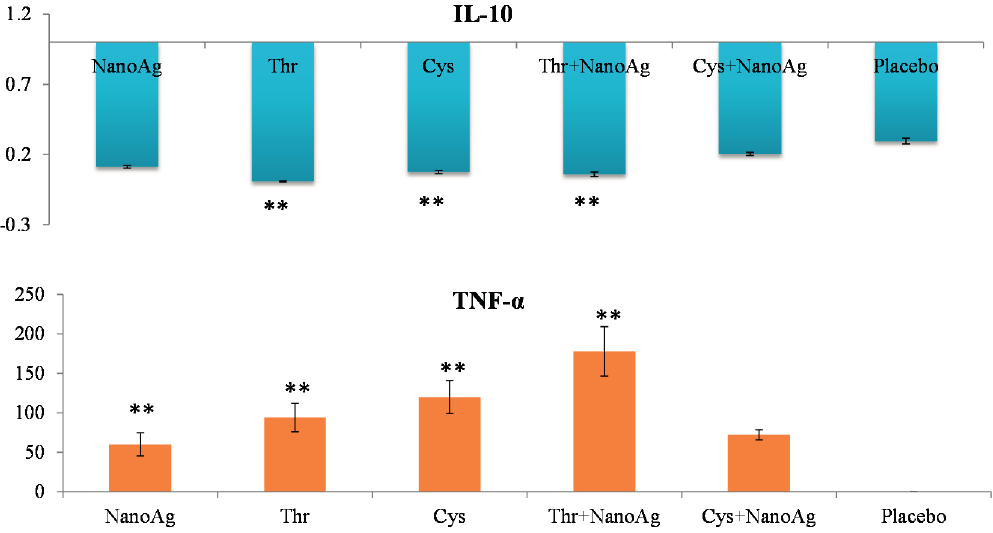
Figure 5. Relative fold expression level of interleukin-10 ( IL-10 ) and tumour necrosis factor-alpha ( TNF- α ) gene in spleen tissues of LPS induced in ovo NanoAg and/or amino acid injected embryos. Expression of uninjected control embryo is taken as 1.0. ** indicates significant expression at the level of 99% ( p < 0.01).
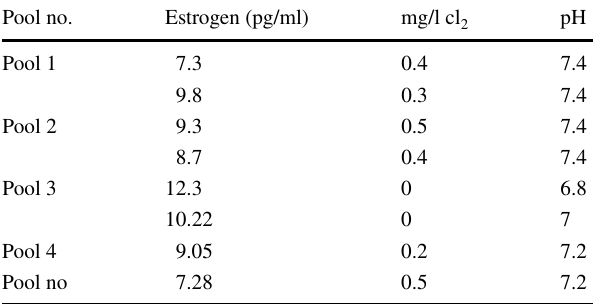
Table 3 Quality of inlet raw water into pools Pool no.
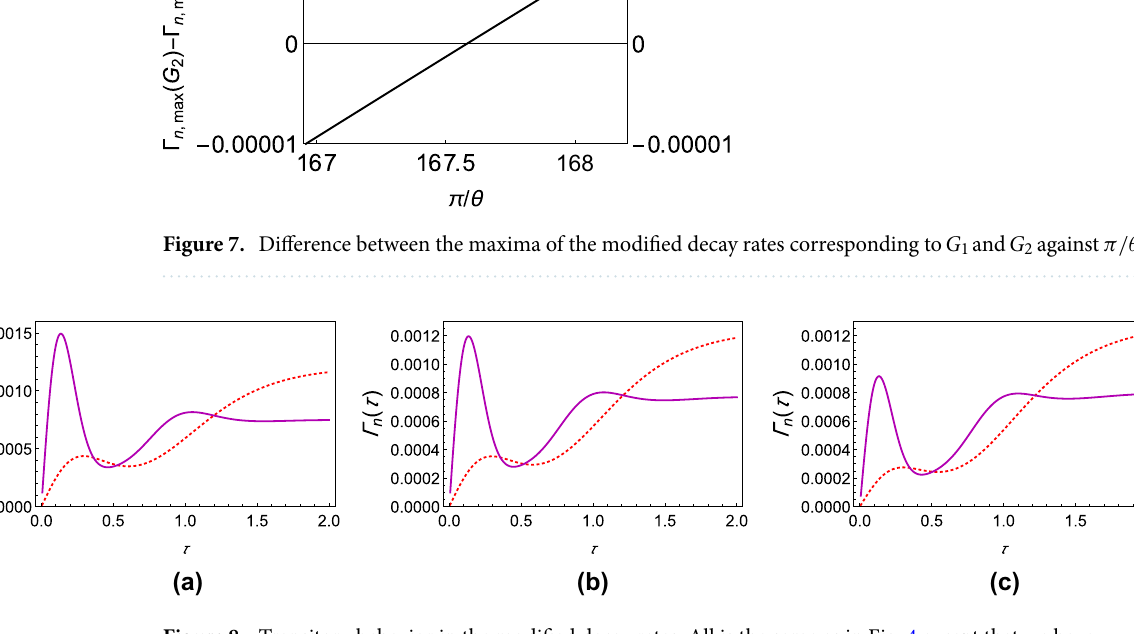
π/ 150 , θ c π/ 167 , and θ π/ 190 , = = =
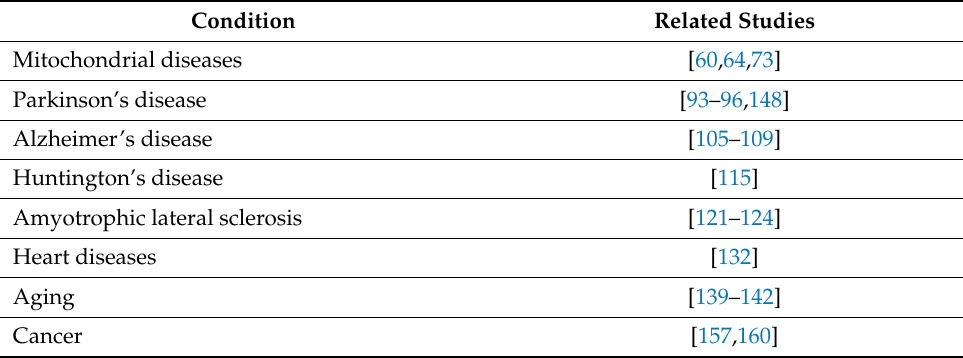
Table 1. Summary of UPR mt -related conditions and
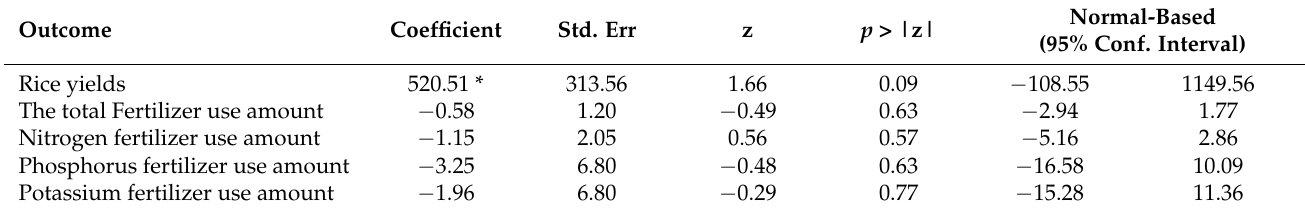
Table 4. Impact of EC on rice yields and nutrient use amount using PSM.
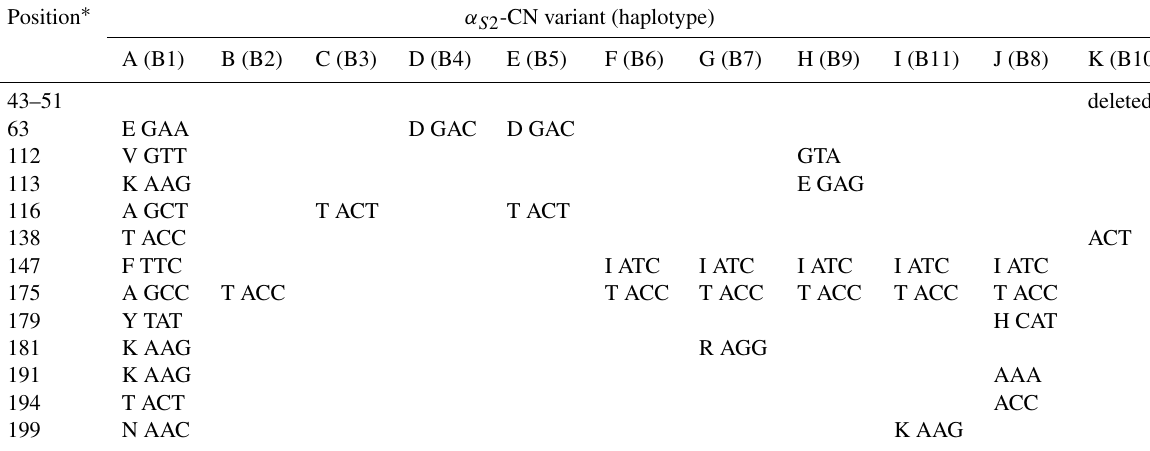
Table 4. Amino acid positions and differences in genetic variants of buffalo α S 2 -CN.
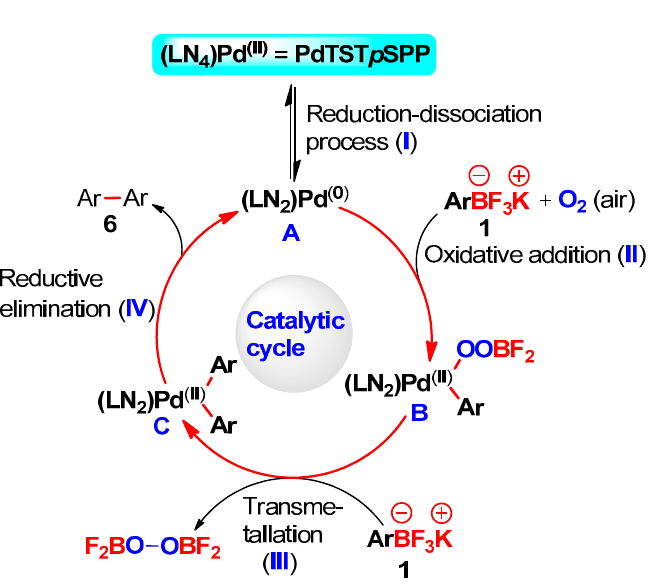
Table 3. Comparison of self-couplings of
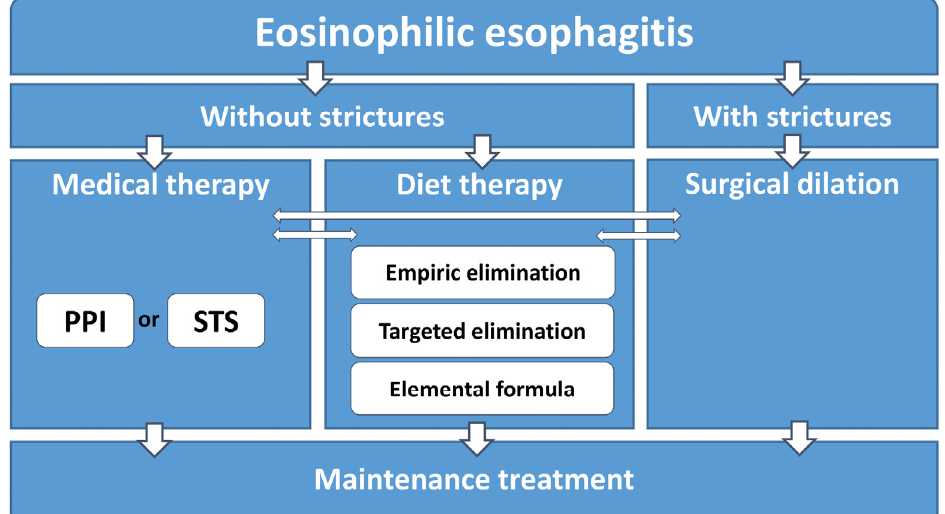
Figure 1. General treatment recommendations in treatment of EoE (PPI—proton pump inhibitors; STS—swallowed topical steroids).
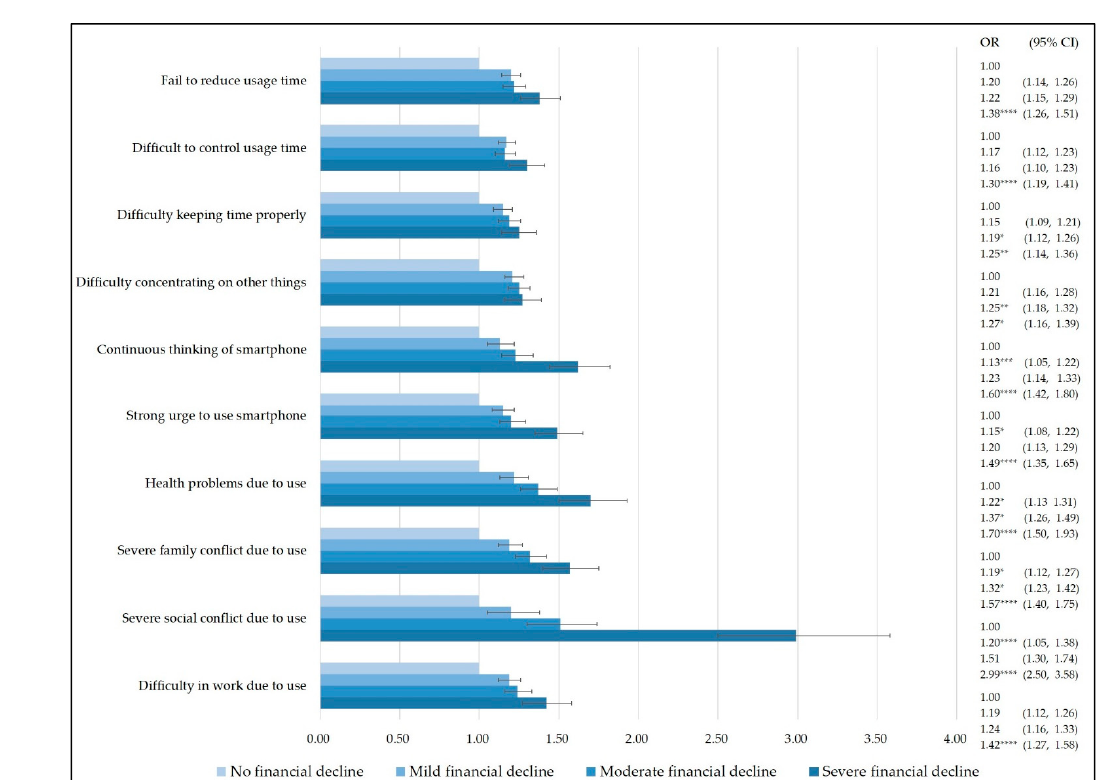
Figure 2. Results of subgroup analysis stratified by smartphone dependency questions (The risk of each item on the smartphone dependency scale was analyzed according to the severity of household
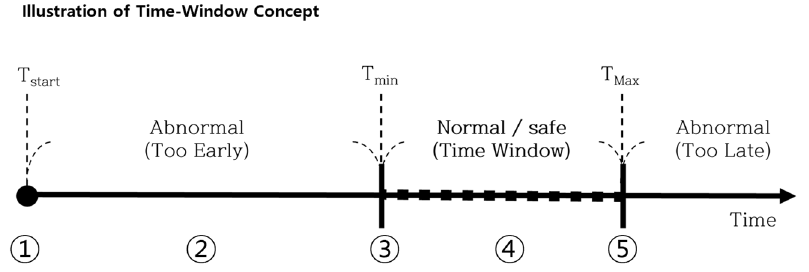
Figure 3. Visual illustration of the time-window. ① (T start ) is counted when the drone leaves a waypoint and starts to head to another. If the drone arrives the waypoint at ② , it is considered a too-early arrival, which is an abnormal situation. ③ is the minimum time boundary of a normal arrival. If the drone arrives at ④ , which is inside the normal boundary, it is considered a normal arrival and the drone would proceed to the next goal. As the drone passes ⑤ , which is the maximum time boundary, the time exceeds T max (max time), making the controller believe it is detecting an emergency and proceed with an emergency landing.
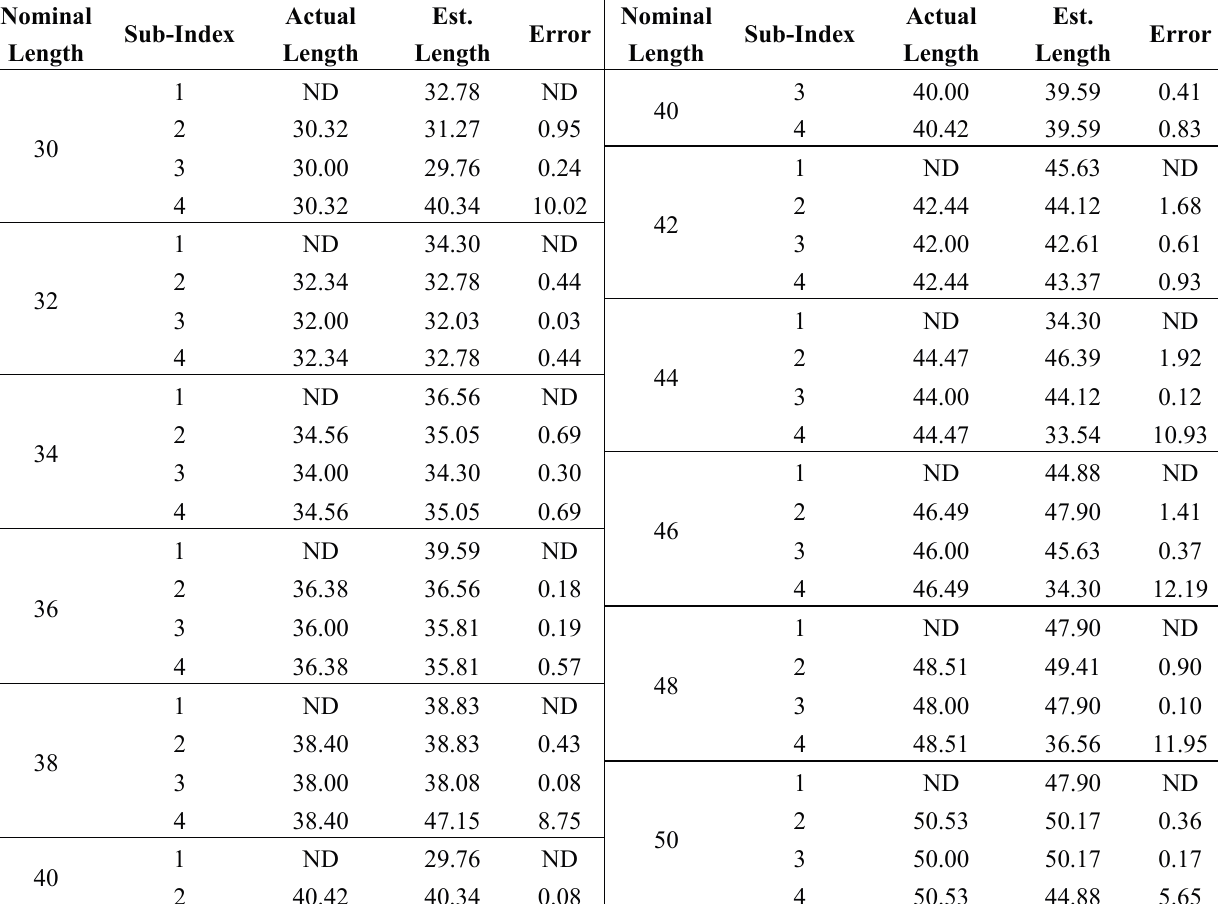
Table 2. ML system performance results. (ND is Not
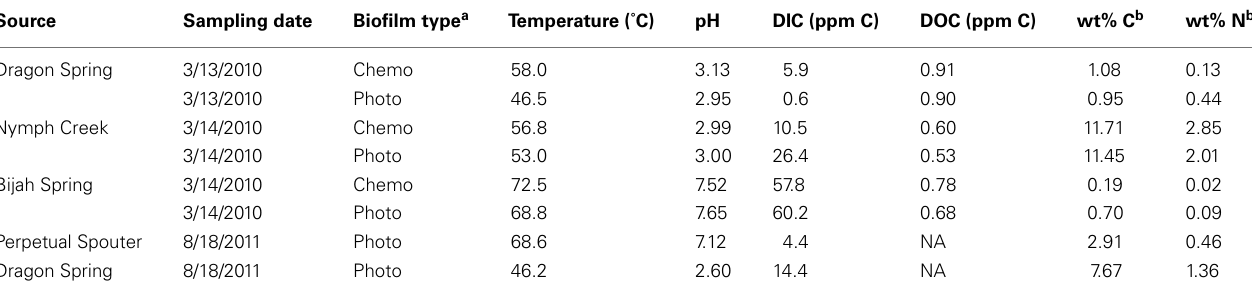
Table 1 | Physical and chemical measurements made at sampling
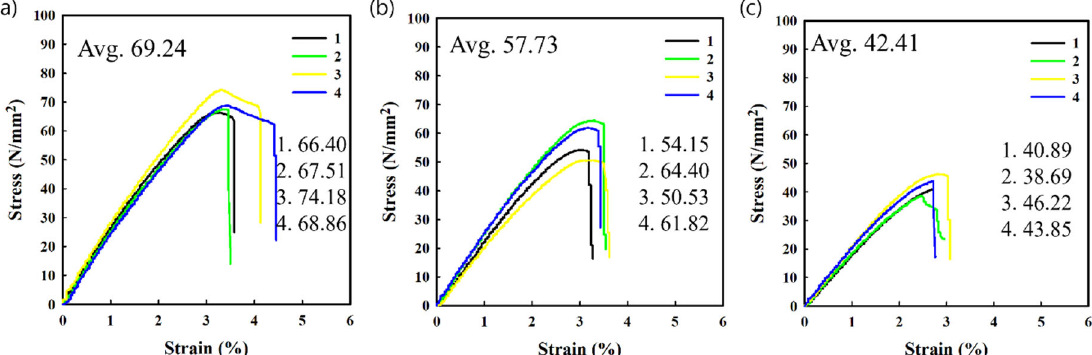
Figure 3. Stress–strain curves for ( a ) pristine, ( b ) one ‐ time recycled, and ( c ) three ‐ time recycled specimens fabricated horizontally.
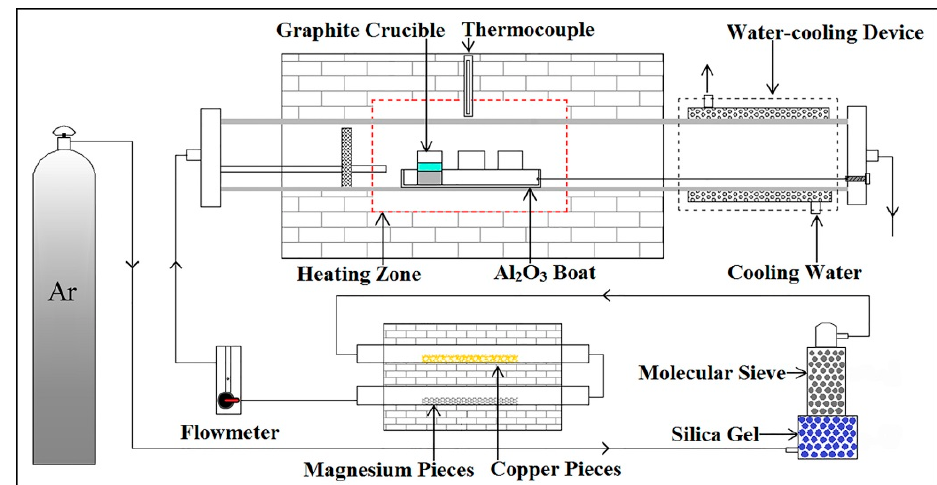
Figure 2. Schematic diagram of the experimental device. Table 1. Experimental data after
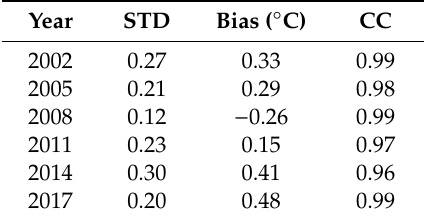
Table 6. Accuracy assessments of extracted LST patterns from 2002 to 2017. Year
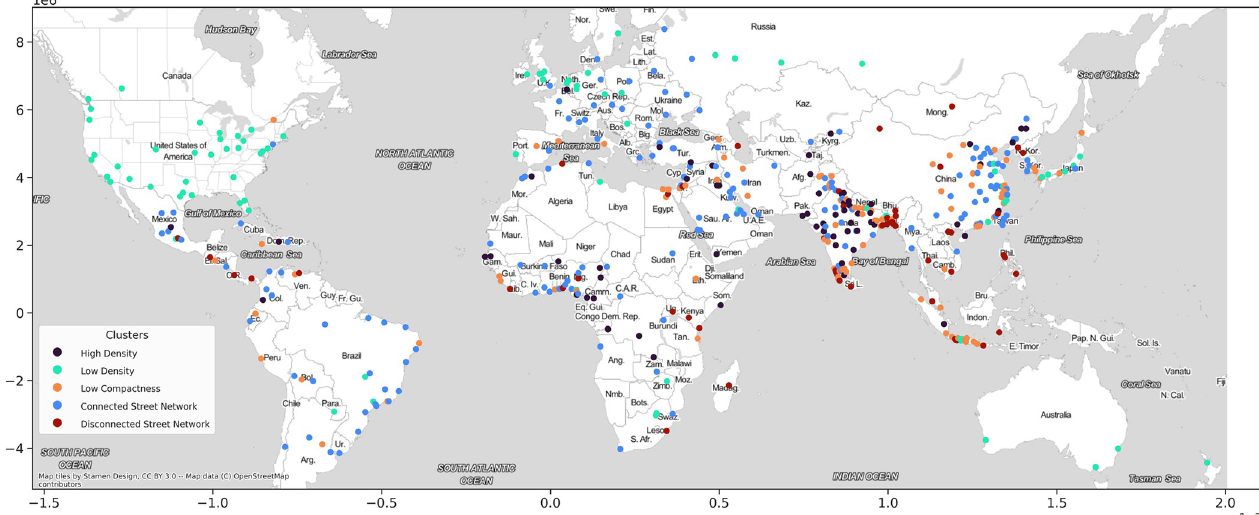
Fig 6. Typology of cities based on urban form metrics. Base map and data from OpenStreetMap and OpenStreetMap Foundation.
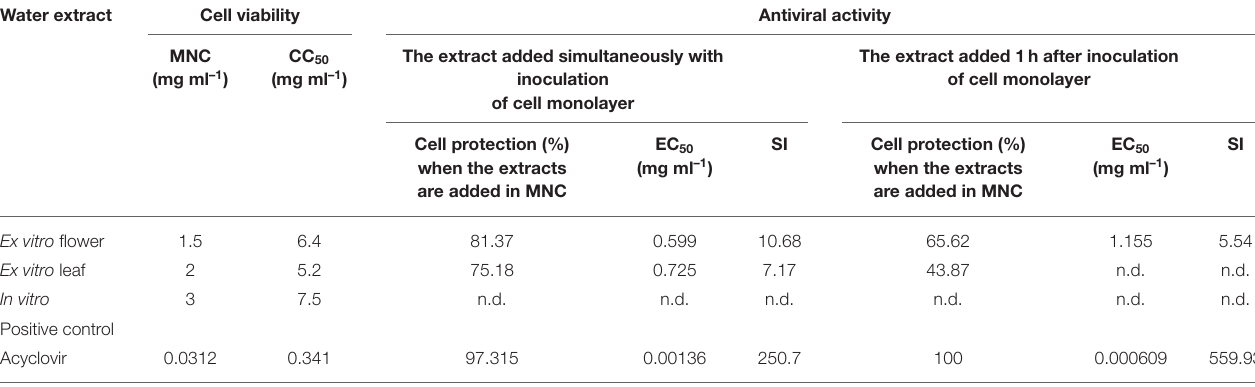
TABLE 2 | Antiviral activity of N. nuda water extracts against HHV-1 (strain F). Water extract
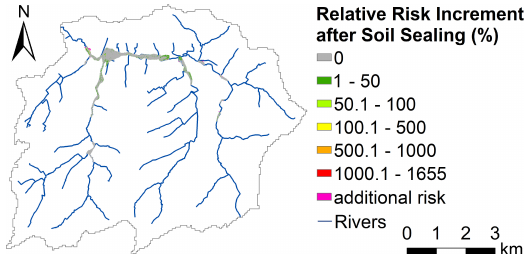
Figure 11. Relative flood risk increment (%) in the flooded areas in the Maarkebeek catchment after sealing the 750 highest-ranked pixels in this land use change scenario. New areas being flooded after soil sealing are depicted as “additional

(What is being asked)
Copy each line of the listing that carries the string "data".

(Solution for this problem)
Figure 2. Schematic diagram of the experimental device. Table 1. Experimental data after
Fig 6. Typology of cities based on urban form metrics. Base map and data from OpenStreetMap and OpenStreetMap Foundation.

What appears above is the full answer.